I remembered that encounter when I read the post in January about how it's not always a good idea to meet your heroes because they might be jerks. Definitely not true here. Of course I can't claim to know Vanessa Winship from one short meeting (and don't know what she's like in everyday-life) but from all I can say the work rings very true of the artist that created it.

I bought her signed book sweet nothing from foto8 to pacific island in last year. : ) Yes, it is a great photobook. Stronly recommond to buy her photobook.


Endorse another photographer- Mr Wong Ting Hua, who also shooting a pacific island over 50 years, existing some early images from island.

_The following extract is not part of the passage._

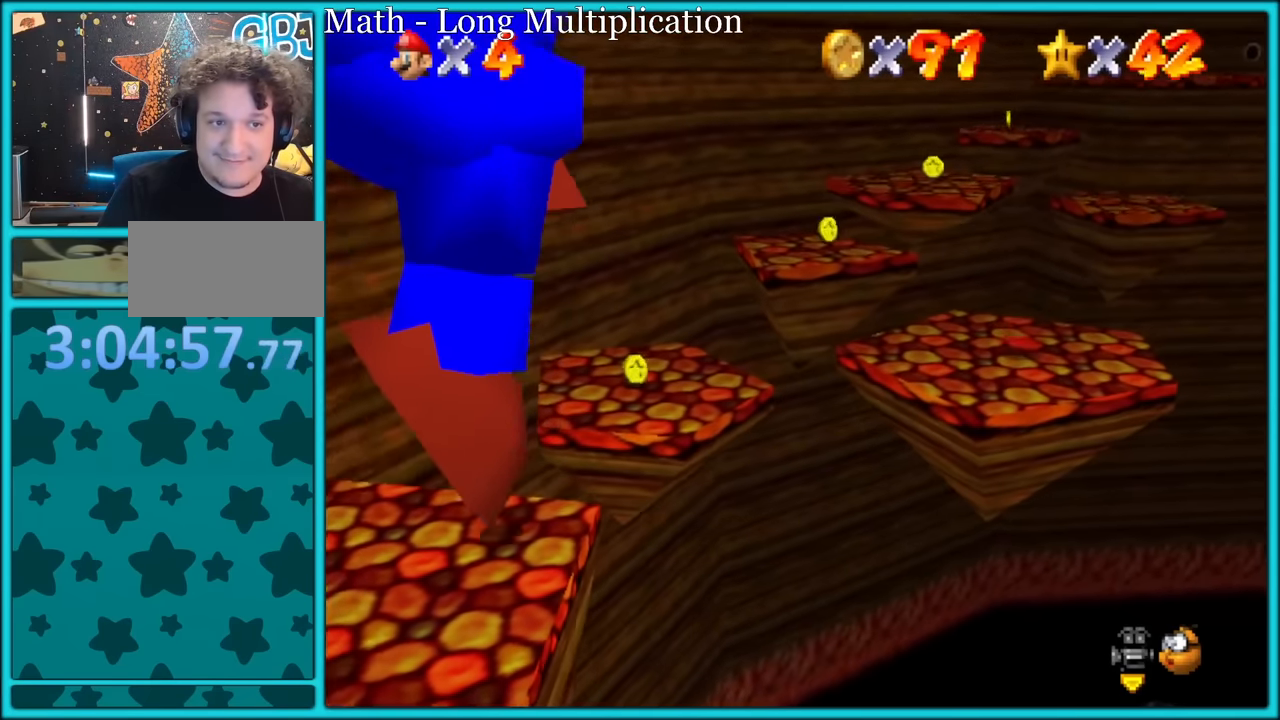
{"buttons": ["A"], "left_stick": "up-right", "button_events": [[333, "A", "down"]]}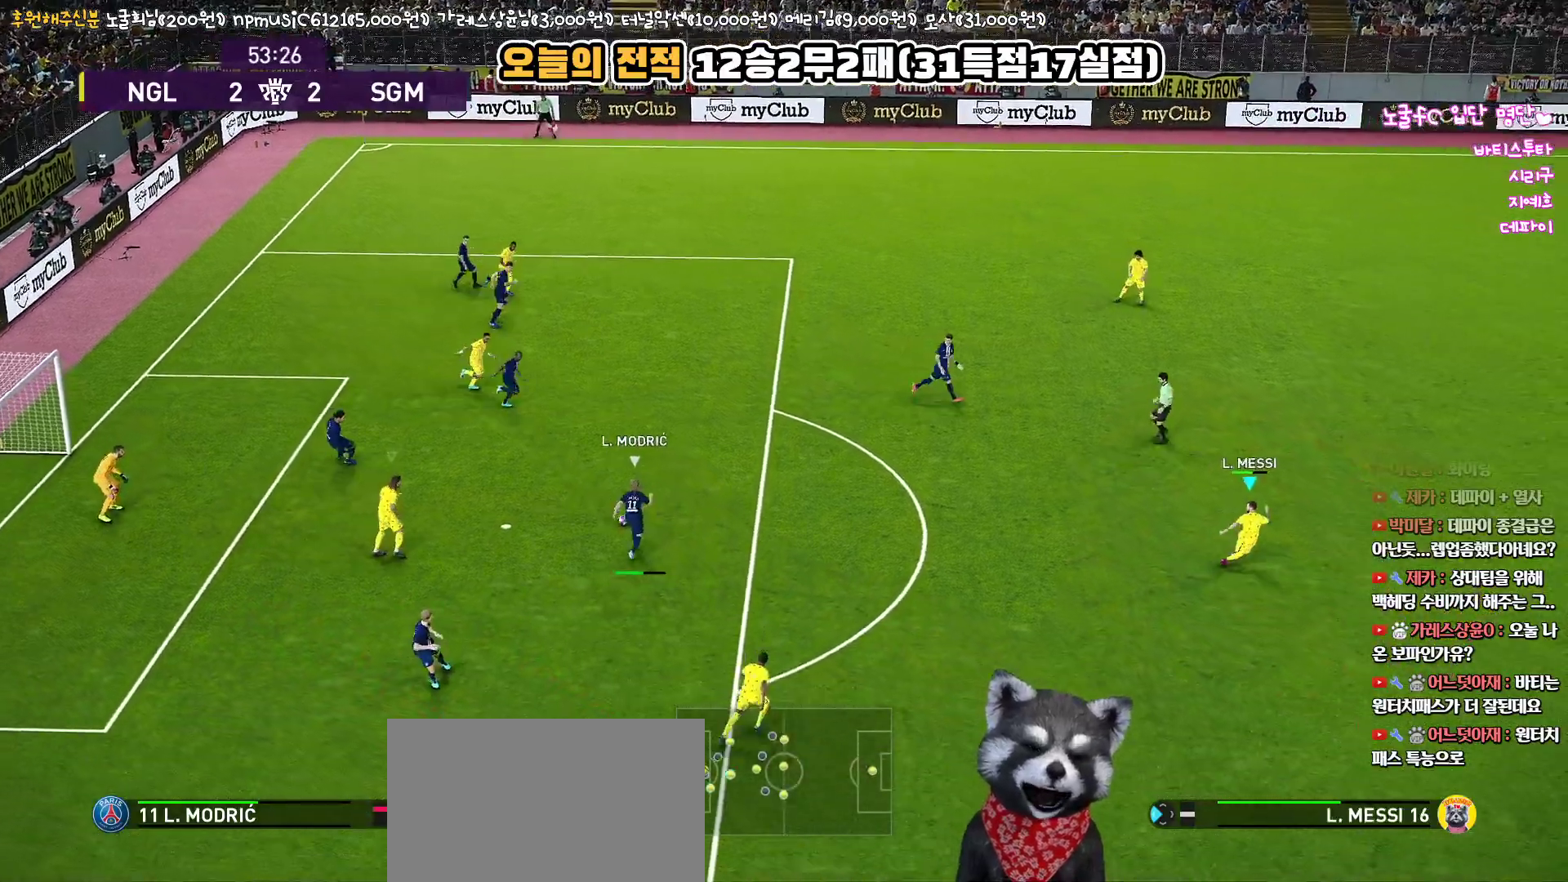
Gameplay with a controller (PlayStation layout); each line is a JSON object with the inputs held at the frame after it. "events" lists button and stick changes between this image and that frame as [ms after this image, input, new state], when the widget could be followed in between.
{"buttons": ["SQUARE", "R1", "L3"], "left_stick": "up", "right_stick": "center", "events": []}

http://www.flickr.com/photos/thwong-tw/


Spec - tac - ular.

Dave

"Can the Balkans really be so bleak?"

Oh yes.

"Looking at Winship's work makes me feel like the people there exist in another time and another dimension."

Oh yes.

It's an area that went from one kind of feudalism before WWII to another after WWII, during the Communism. After the Communism fell, the cities started really building towards modernity. But the countryside in many cases remained the same as it was during the early 1900s. Or at least as it was 50 years ago.

Go outside cities and you can feel like you fell through a crack in time.

An excellent photographer and excellent photos.

BTW, the first several photos in A Balkan Journey 2 look like Serbia - those with Gypsy brass bands, Zid smrti (Wall of Death) and Ortodox liturgy.

Her website seems to have just gone down, though there's a simpler older version at http://vanessawinship.co.uk/index.html

I would 2nd Mike C s comments on looking at Marketa Luskacova s work as another under appreciated Czech photographer. I had the pleasure of meeting in Prague about a year ago and seeing a portfolio of her work in 16x20 prints. She worked directly with Koudelka both before and after his famous 68 coverage of the invasion . She is a remarkable photographer and well worth an interview .

(mike if you could share my email with MikeC I would appreciate as I have some nice photos of Marketa reviewing her prints with a group of workshop attendees .....at Peter Turnley s prague workshop. )

Roger Dunham

Fantastic. Extraordinary. Thank you.